Christie’s sale of important American furniture, folk art and prints, with property from the estate of Alastair Bradley Martin, including works from the Guennol Collection, got underway shortly after 10 am on Wednesday, September 29, with John Hays, deputy chairman, doing the selling. One hundred fifty-six lots later, 79 percent sold by lot and 91 percent sold by dollar, the sale had brought in $4,748,887. All prices include the buyer’s premium.
One of the lots, pictured in the October 8 issue of Antiques and The Arts Weekly, was a Chippendale carved mahogany easy chair, Philadelphia, circa 1770, that was the star of the sale, fetching $1,022,500. Also pictured was a carved and painted spread-winged eagle, 33½ inches wide, by Wilhelm Schimmel, circa 1870, that sold for $314,500.
Other highlights in the sale, in addition to those pictured with this review, include lot 1, a black-breasted plover by Elmer Crowell, circa 1930, that went for $16,250; a carved and painted huntsman, Pennsylvania, circa 1860, a figure with a gun in one hand, a bird in the other, and his dog at his feet, that sold for $62,500, just over the $60,000 high estimate; and a carved wooden figure of a whale and whalers in a boat, Nineteenth/Twentieth Century, 77½ inches long, that sold within estimate at $32,500. That piece of sculpture, lot 38, listed the illustrator, the late Robert Hallock of Newtown, Conn., in the provenance.
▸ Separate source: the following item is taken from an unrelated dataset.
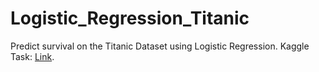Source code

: # Logistic_Regression_Titanic

Predict survival on the Titanic Dataset using Logistic Regression. Kaggle Task: [Link](https://www.kaggle.com/c/titanic/data).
The Charles Peale Polk (American, 1767‱822) portrait of George Washington at Princeton, oil on canvas measuring 33½ by 28½ inches, the verso of canvas inscribed “No. 33. Cs. Polk/Painter,” at first was passed when the hammer fell at $240,000. A bid had been missed, however, and the lot was re-opened and bidding went to $240,000. It sold for that hammer bid, $290,500 with the buyer’s premium, against an estimate of $300/500,000.
Lot 80, another portrait of George Washington, this time on horseback, after John Trumbull, oil on board, 217/8 by 181/8 inches, sold over the high estimate of $10,000 at $13,750. Five lots later, the portrait of DeWitt Clinton by Rembrandt Peale, oil on canvas, 285/8 by 233/8 inches, painted circa 1823, went over the high estimate of $25,000, selling for $40,000 to a gentleman in the audience who apparently came only for the painting as he left the room about as the hammer fell.
The highest selling print at the end of the sale was the “Common American Swan,” after John James Audubon by Robert Havell, an engraving with etching, aquatint and hand-coloring, circa 1838, 26½ by 383/8 inches sight, that sold for $47,500, just over the low estimate of $40,000.
Prior to the sale, John Hays announced a good number of lots from which the reserve had been removed. After the auction, he commented, “Surface flew; we tried to hold this sale to surface, which is the watchword for Americana. This sale proved it.”